Mara Zampieri (Odabella), Ruggero Raimondi (Attila), Leo Nucci (Ezio), Boiko Zvetanov (Foresto), Miroslav Christoff (Uldino), Giuseppe Scorsin (Papa Leone I), Vladimir Fedoseyev (Conductor), Ernst Raffelsberger (Choir Master), Chor und Orchester der Oper Zürich, Erwin Piplits (Producer).
The last Attila of the season was an exceptional performance. Intendant Alexander Pareira has excelled in the art of bringing together a cast of extraordinary quality. The presence of Zampieri, Raimondi, and Nucci on the same scene is a combination that can rarely be else than a success. They are not only famous operatic names, they are also the result of a scrupulous selection of the voices that fit the roles. The Verdi specialists know that it is becoming difficult to find truly Verdian singers. They are getting rare and there are too many opera houses around the world. All three of these artists have the maturity of voice needed to sing such explosive roles. Attila, as many of the Verdi operas, has to be howled. The roles are not for bel canto voices, but for vibrant and heroic ones, full of energy and stamina, this force that provokes intense emotion.
And the voice of Odabella was full of this emotion. Mara Zampieri’s Lady Macbeth performed in Berlin with Sinopoli has become legendary. She expresses in that role the prototype of the "mata". I have never heard someone matching her in that role. Her Odabella conveyed again her "mad" tessitura and intonation that matches this role so well. Indeed, Odabella is moved by a furious hatred to kill Attila. Ruggero Raimondi has showed us as again that he can master an Attila as well as a Mozartian Don Giovanni with ease. He is also an extraordinary actor. In Attila and Ezio's duo, Nucci and Raimondi competed with virtuosity to who will have that best stamina. Nucci was on the top of his art with great heights.

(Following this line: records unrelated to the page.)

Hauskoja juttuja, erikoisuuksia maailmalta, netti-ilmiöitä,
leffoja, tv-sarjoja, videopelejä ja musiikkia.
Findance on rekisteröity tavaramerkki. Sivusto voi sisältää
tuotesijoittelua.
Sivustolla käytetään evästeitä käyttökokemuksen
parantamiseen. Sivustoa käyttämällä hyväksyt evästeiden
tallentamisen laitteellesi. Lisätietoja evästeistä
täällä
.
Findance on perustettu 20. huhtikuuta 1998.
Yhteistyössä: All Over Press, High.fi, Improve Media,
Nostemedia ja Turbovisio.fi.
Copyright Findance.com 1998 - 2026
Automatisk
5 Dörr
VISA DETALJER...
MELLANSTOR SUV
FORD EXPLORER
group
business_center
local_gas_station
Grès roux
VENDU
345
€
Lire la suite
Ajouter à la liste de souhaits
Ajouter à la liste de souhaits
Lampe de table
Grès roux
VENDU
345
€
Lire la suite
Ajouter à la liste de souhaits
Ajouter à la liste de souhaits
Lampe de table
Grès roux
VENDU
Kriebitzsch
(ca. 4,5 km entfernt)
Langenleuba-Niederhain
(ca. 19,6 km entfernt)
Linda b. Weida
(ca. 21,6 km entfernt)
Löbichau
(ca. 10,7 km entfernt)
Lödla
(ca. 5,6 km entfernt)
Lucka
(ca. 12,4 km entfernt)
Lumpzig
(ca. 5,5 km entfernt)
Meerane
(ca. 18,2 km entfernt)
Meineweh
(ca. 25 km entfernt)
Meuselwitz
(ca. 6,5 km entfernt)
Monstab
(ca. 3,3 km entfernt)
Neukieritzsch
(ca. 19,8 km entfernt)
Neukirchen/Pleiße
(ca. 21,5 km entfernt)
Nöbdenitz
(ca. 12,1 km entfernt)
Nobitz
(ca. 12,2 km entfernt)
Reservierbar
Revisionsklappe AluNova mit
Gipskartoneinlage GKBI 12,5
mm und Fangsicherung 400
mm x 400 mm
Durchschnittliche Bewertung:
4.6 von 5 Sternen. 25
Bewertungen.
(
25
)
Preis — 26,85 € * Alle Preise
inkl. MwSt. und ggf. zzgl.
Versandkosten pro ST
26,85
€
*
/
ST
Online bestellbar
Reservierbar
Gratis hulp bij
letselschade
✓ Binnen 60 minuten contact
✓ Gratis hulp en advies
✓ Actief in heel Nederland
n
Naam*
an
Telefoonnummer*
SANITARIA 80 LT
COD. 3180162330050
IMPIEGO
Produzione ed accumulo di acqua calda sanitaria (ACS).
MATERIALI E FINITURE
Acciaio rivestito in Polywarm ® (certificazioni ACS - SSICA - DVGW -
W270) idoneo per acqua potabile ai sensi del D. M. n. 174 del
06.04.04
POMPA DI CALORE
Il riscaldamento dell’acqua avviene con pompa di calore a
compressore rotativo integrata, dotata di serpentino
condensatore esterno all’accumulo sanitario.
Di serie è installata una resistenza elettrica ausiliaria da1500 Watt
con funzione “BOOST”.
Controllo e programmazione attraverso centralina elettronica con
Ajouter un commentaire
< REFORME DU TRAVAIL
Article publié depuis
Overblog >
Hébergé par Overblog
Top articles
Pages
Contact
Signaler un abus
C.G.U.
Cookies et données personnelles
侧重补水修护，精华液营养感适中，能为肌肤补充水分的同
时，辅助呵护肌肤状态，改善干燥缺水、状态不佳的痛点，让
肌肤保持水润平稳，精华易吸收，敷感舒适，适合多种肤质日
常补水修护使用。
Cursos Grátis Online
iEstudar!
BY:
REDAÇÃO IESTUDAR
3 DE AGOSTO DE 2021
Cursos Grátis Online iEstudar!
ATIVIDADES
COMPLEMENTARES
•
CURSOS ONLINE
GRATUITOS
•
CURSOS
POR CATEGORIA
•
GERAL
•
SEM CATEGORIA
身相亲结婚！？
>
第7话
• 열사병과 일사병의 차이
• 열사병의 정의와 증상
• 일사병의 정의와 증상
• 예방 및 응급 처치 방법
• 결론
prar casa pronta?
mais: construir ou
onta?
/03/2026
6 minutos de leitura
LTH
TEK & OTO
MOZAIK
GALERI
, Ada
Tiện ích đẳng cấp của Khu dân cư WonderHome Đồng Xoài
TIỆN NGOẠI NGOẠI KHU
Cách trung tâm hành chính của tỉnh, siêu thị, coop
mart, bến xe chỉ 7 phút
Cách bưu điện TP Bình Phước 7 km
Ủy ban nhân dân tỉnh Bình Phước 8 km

The Bulgarian tenor Boiko Zvetanov is already known in Zurich where he has performed many times since 1991. One of his first roles was already in Attila. He sung a very bright Foresto in duo with Mara Zampieri they were both moving and expressive.
The orchestra under the baton of Vladimir Fedoseyev gave all what it could and the choir of the Zürich Opera followed the same Verdian tradition. The public was frenetic after each aria and duo. Is this really Zürich or are we not in Italy…
The Set was not very exiting but it gave the right impression of oriental invasion in Medieval Italy, except for the pistols pointed at the dying Attila. The choir appeared in Ninja dress inspired by the oriental origins of the Huns with stocking masks like terrorists or bank robbers. A scene of pales protecting the fort of Attila and interesting lights with a mysterious full moon.